On November 14, 2023, the Nationals added Parker to their 40-man roster to protect him from the Rule 5 draft. He was optioned to the Triple–A Rochester Red Wings to begin the 2024 season. On April 15, 2024, the Nationals promoted Parker to the major leagues for the first time, optioning Amos Willingham to Triple-A to making room for the former on the active roster. Parker was named the starting pitcher against the Los Angeles Dodgers on Jackie Robinson Day in his debut. He logged five innings, recording three strikeouts and the win. In his second-career outing, Parker started a home game against the Houston Astros, pitching seven innings, recording eight strikeouts, and not allowing a single run. He made 29 starts for Washington during his rookie campaign, compiling a 7-10 record and 4.29 ERA with 133 strikeouts over 151 innings of work.

Parker made 33 appearances (including 30 starts) for the Nationals during the 2025 campaign, accumulating a 9-16 record and 5.68 ERA with 103 strikeouts and one save across 164 2/3 innings pitched.

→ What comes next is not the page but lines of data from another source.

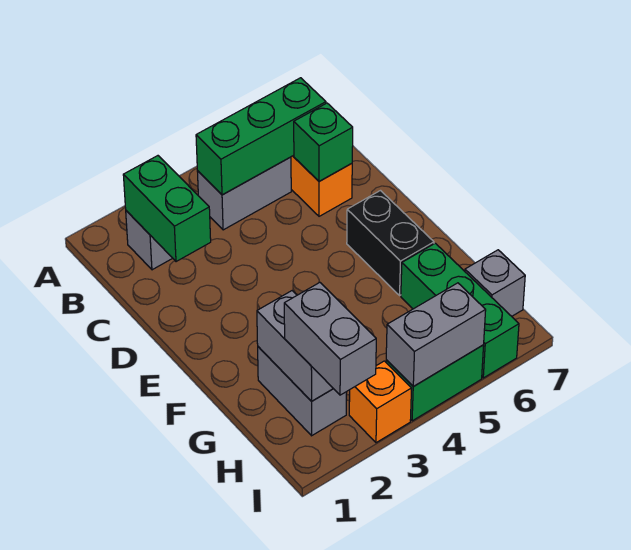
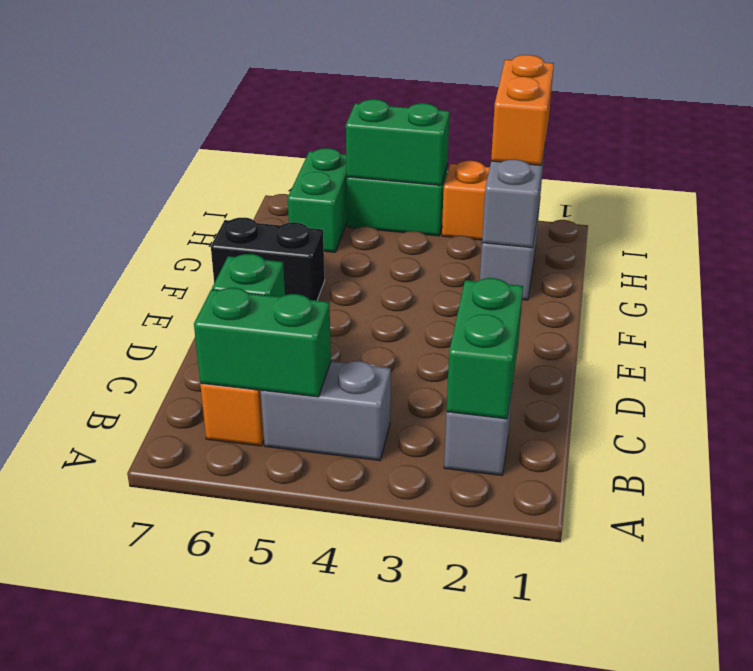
green 1x3 brick [196,78,326,195] -> green 1x2 brick [194,288,331,397]
black 1x2 brick [347,191,434,295] -> black 1x2 brick turned to [211,218,325,301]
green 1x3 brick [401,243,519,378] -> green 1x2 brick [288,148,347,252]
grey 1x2 brick [284,282,376,395] -> orange 1x2 brick [491,55,554,165]
grey 1x1 brick [465,250,525,316] -> none
grey 1x2 brick [386,283,486,386] -> green 1x2 brick [346,99,450,185]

Parker was optioned to Triple-A Rochester to begin the 2026 season. He was recalled to the major league club on April 14, 2026.

==Personal life==
Mitchell Parker secretly eloped with his high school sweetheart Hayleigh Patterson on January 23, 2024, in Las Vegas, Nevada. They later had a formal ceremony on their 1 year anniversary. Their first child, Juliette, was born on December 23, 2025.